(Data records)
============================================================
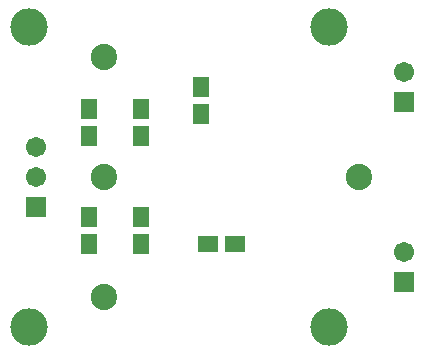
<source format=gbr>
G04 DipTrace 3.3.1.3*
G04 BottomMask.gbr*
%MOIN*%
G04 #@! TF.FileFunction,Soldermask,Bot*
G04 #@! TF.Part,Single*
%ADD33C,0.125*%
%ADD43C,0.08788*%
%ADD51C,0.06725*%
%ADD53R,0.06725X0.06725*%
%ADD55R,0.06788X0.05788*%
%ADD57R,0.05788X0.06788*%
%FSLAX26Y26*%
G04*
G70*
G90*
G75*
G01*
G04 BotMask*
%LPD*%
D57*
X300000Y375000D3*
Y465000D3*
Y737500D3*
Y827500D3*
X475000Y375000D3*
Y465000D3*
Y737500D3*
Y827500D3*
D55*
X787500Y375000D3*
X697500D3*
D57*
X675000Y900000D3*
Y810000D3*
D33*
X1100000Y1100000D3*
Y100000D3*
X100000Y1100000D3*
Y100000D3*
D53*
X125000Y500000D3*
D51*
Y598425D3*
Y698425D3*
D53*
X1350000Y850000D3*
D51*
Y948425D3*
D53*
Y250000D3*
D51*
Y348425D3*
D43*
X350000Y200000D3*
Y600000D3*
Y1000000D3*
X1200000Y600000D3*
M02*

</source>
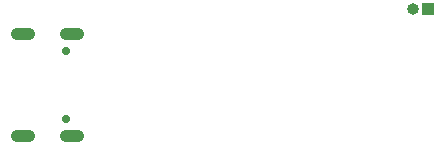
<source format=gbr>
%TF.GenerationSoftware,KiCad,Pcbnew,5.1.10-88a1d61d58~90~ubuntu20.04.1*%
%TF.CreationDate,2021-07-15T12:02:29+05:30*%
%TF.ProjectId,kimchi-uart-adapter,6b696d63-6869-42d7-9561-72742d616461,rev?*%
%TF.SameCoordinates,Original*%
%TF.FileFunction,Soldermask,Bot*%
%TF.FilePolarity,Negative*%
%FSLAX46Y46*%
G04 Gerber Fmt 4.6, Leading zero omitted, Abs format (unit mm)*
G04 Created by KiCad (PCBNEW 5.1.10-88a1d61d58~90~ubuntu20.04.1) date 2021-07-15 12:02:29*
%MOMM*%
%LPD*%
G01*
G04 APERTURE LIST*
%ADD10O,2.100000X1.050000*%
%ADD11C,0.700000*%
%ADD12O,1.000000X1.000000*%
%ADD13R,1.000000X1.000000*%
G04 APERTURE END LIST*
D10*
%TO.C,J1*%
X140130000Y-96060000D03*
X140130000Y-104700000D03*
X135950000Y-96060000D03*
X135950000Y-104700000D03*
D11*
X139600000Y-97490000D03*
X139600000Y-103270000D03*
%TD*%
D12*
%TO.C,J2*%
X168930000Y-93930000D03*
D13*
X170200000Y-93930000D03*
%TD*%
M02*

</source>
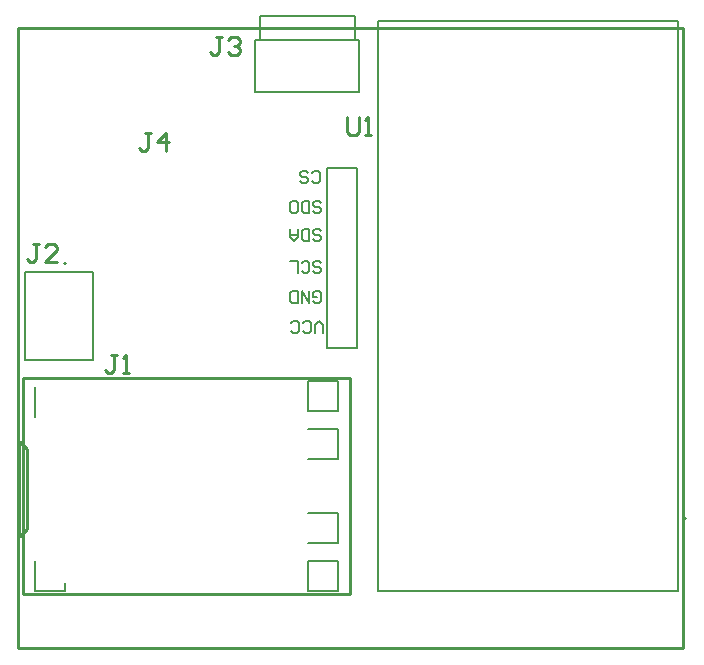
<source format=gbr>
G04*
G04 #@! TF.GenerationSoftware,Altium Limited,Altium Designer,24.6.1 (21)*
G04*
G04 Layer_Color=65535*
%FSLAX44Y44*%
%MOMM*%
G71*
G04*
G04 #@! TF.SameCoordinates,8B27C9E9-A4C2-4BD9-AFE1-7C446D6426E9*
G04*
G04*
G04 #@! TF.FilePolarity,Positive*
G04*
G01*
G75*
%ADD10C,0.2000*%
%ADD11C,0.2540*%
%ADD12C,0.1270*%
%ADD13C,0.2032*%
%ADD14C,0.2030*%
D10*
X1455570Y853780D02*
G03*
X1455570Y853780I-1000J0D01*
G01*
X930810Y1069290D02*
G03*
X930810Y1069290I-1000J0D01*
G01*
D11*
X890270Y744220D02*
X1452880D01*
X890270Y1268730D02*
X1452880D01*
Y744220D02*
Y1268730D01*
X890270Y744220D02*
Y1268730D01*
X891769Y918540D02*
X897669Y912640D01*
X890770Y918540D02*
X891769D01*
Y839041D02*
X897669Y844941D01*
X890570Y839041D02*
X891769D01*
X897669Y844941D02*
Y912640D01*
X890570Y838840D02*
Y918840D01*
X894080Y789940D02*
Y972820D01*
X1170940Y789940D02*
Y972820D01*
X894080D02*
X1170940D01*
X894080Y789940D02*
X1170940D01*
X1168403Y1193798D02*
Y1181102D01*
X1170943Y1178562D01*
X1176021D01*
X1178560Y1181102D01*
Y1193798D01*
X1183638Y1178562D02*
X1188717D01*
X1186178D01*
Y1193798D01*
X1183638Y1191258D01*
X1002535Y1179825D02*
X997456D01*
X999995D01*
Y1167129D01*
X997456Y1164590D01*
X994917D01*
X992378Y1167129D01*
X1015231Y1164590D02*
Y1179825D01*
X1007613Y1172207D01*
X1017770D01*
X1062991Y1261107D02*
X1057913D01*
X1060452D01*
Y1248412D01*
X1057913Y1245872D01*
X1055373D01*
X1052834Y1248412D01*
X1068069Y1258568D02*
X1070608Y1261107D01*
X1075687D01*
X1078226Y1258568D01*
Y1256029D01*
X1075687Y1253490D01*
X1073148D01*
X1075687D01*
X1078226Y1250951D01*
Y1248412D01*
X1075687Y1245872D01*
X1070608D01*
X1068069Y1248412D01*
X908051Y1085847D02*
X902972D01*
X905512D01*
Y1073152D01*
X902972Y1070612D01*
X900433D01*
X897894Y1073152D01*
X923286Y1070612D02*
X913129D01*
X923286Y1080769D01*
Y1083308D01*
X920747Y1085847D01*
X915668D01*
X913129Y1083308D01*
X974090Y991868D02*
X969012D01*
X971551D01*
Y979172D01*
X969012Y976633D01*
X966472D01*
X963933Y979172D01*
X979168Y976633D02*
X984247D01*
X981708D01*
Y991868D01*
X979168Y989328D01*
D12*
X1091060Y1214980D02*
X1179060D01*
X1091060D02*
Y1258980D01*
X1095060D01*
X1175060D01*
X1179060D01*
Y1214980D02*
Y1258980D01*
X1175060D02*
Y1278980D01*
X1095060D02*
X1175060D01*
X1095060Y1258980D02*
Y1278980D01*
X1195070Y792480D02*
Y1275080D01*
Y792480D02*
X1449070D01*
X1195070Y1275080D02*
X1449070D01*
Y792480D02*
Y1275080D01*
X895810Y987890D02*
Y1061890D01*
Y987890D02*
X953310D01*
Y1061890D01*
X895810D02*
X953310D01*
D13*
X904240Y939800D02*
Y965200D01*
Y792480D02*
Y817880D01*
Y792480D02*
X929640D01*
X1160780Y951230D02*
Y970280D01*
X1135380D02*
X1160780D01*
X1135380Y944880D02*
Y970280D01*
Y944880D02*
X1160780D01*
Y798830D02*
Y817880D01*
X1135380D02*
X1160780D01*
X1135380Y792480D02*
Y817880D01*
Y792480D02*
X1160780D01*
Y910590D02*
Y929640D01*
X1135380D02*
X1160780D01*
X1135380Y904240D02*
X1160780D01*
Y839470D02*
Y858520D01*
X1135380D02*
X1160780D01*
X1135380Y833120D02*
X1160780D01*
X1151890Y998220D02*
Y1017270D01*
Y998220D02*
X1177290D01*
Y1150620D01*
X1151890D02*
X1177290D01*
X1138875Y1139669D02*
X1140541Y1138003D01*
X1143874D01*
X1145540Y1139669D01*
Y1146334D01*
X1143874Y1148000D01*
X1140541D01*
X1138875Y1146334D01*
X1128878Y1139669D02*
X1130545Y1138003D01*
X1133877D01*
X1135543Y1139669D01*
Y1141336D01*
X1133877Y1143002D01*
X1130545D01*
X1128878Y1144668D01*
Y1146334D01*
X1130545Y1148000D01*
X1133877D01*
X1135543Y1146334D01*
X1140145Y1114269D02*
X1141811Y1112603D01*
X1145144D01*
X1146810Y1114269D01*
Y1115936D01*
X1145144Y1117602D01*
X1141811D01*
X1140145Y1119268D01*
Y1120934D01*
X1141811Y1122600D01*
X1145144D01*
X1146810Y1120934D01*
X1136813Y1112603D02*
Y1122600D01*
X1131814D01*
X1130148Y1120934D01*
Y1114269D01*
X1131814Y1112603D01*
X1136813D01*
X1121818D02*
X1125150D01*
X1126816Y1114269D01*
Y1120934D01*
X1125150Y1122600D01*
X1121818D01*
X1120152Y1120934D01*
Y1114269D01*
X1121818Y1112603D01*
X1140145Y1090139D02*
X1141811Y1088473D01*
X1145144D01*
X1146810Y1090139D01*
Y1091806D01*
X1145144Y1093472D01*
X1141811D01*
X1140145Y1095138D01*
Y1096804D01*
X1141811Y1098470D01*
X1145144D01*
X1146810Y1096804D01*
X1136813Y1088473D02*
Y1098470D01*
X1131814D01*
X1130148Y1096804D01*
Y1090139D01*
X1131814Y1088473D01*
X1136813D01*
X1126816Y1098470D02*
Y1091806D01*
X1123484Y1088473D01*
X1120152Y1091806D01*
Y1098470D01*
Y1093472D01*
X1126816D01*
X1140145Y1063469D02*
X1141811Y1061803D01*
X1145144D01*
X1146810Y1063469D01*
Y1065136D01*
X1145144Y1066802D01*
X1141811D01*
X1140145Y1068468D01*
Y1070134D01*
X1141811Y1071800D01*
X1145144D01*
X1146810Y1070134D01*
X1130148Y1063469D02*
X1131814Y1061803D01*
X1135147D01*
X1136813Y1063469D01*
Y1070134D01*
X1135147Y1071800D01*
X1131814D01*
X1130148Y1070134D01*
X1126816Y1061803D02*
Y1071800D01*
X1120152D01*
X1140145Y1038070D02*
X1141811Y1036403D01*
X1145144D01*
X1146810Y1038070D01*
Y1044734D01*
X1145144Y1046400D01*
X1141811D01*
X1140145Y1044734D01*
Y1041402D01*
X1143477D01*
X1136813Y1046400D02*
Y1036403D01*
X1130148Y1046400D01*
Y1036403D01*
X1126816D02*
Y1046400D01*
X1121818D01*
X1120152Y1044734D01*
Y1038070D01*
X1121818Y1036403D01*
X1126816D01*
X1148080Y1011003D02*
Y1017668D01*
X1144747Y1021000D01*
X1141415Y1017668D01*
Y1011003D01*
X1131418Y1012670D02*
X1133084Y1011003D01*
X1136417D01*
X1138083Y1012670D01*
Y1019334D01*
X1136417Y1021000D01*
X1133084D01*
X1131418Y1019334D01*
X1121422Y1012670D02*
X1123088Y1011003D01*
X1126420D01*
X1128086Y1012670D01*
Y1019334D01*
X1126420Y1021000D01*
X1123088D01*
X1121422Y1019334D01*
D14*
X929640Y792480D02*
Y798830D01*
X1160780Y944880D02*
Y951230D01*
Y792480D02*
Y798830D01*
Y904240D02*
Y910590D01*
Y833120D02*
Y839470D01*
X1151890Y1017270D02*
Y1150620D01*
M02*

</source>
============================================================
- Task prompt -
"FileFunction" is the word to look for; copy every line of the data that has it.

- Response box -
G04 #@! TF.FileFunction,Soldermask,Bot*
%TF.FileFunction,Soldermask,Bot*%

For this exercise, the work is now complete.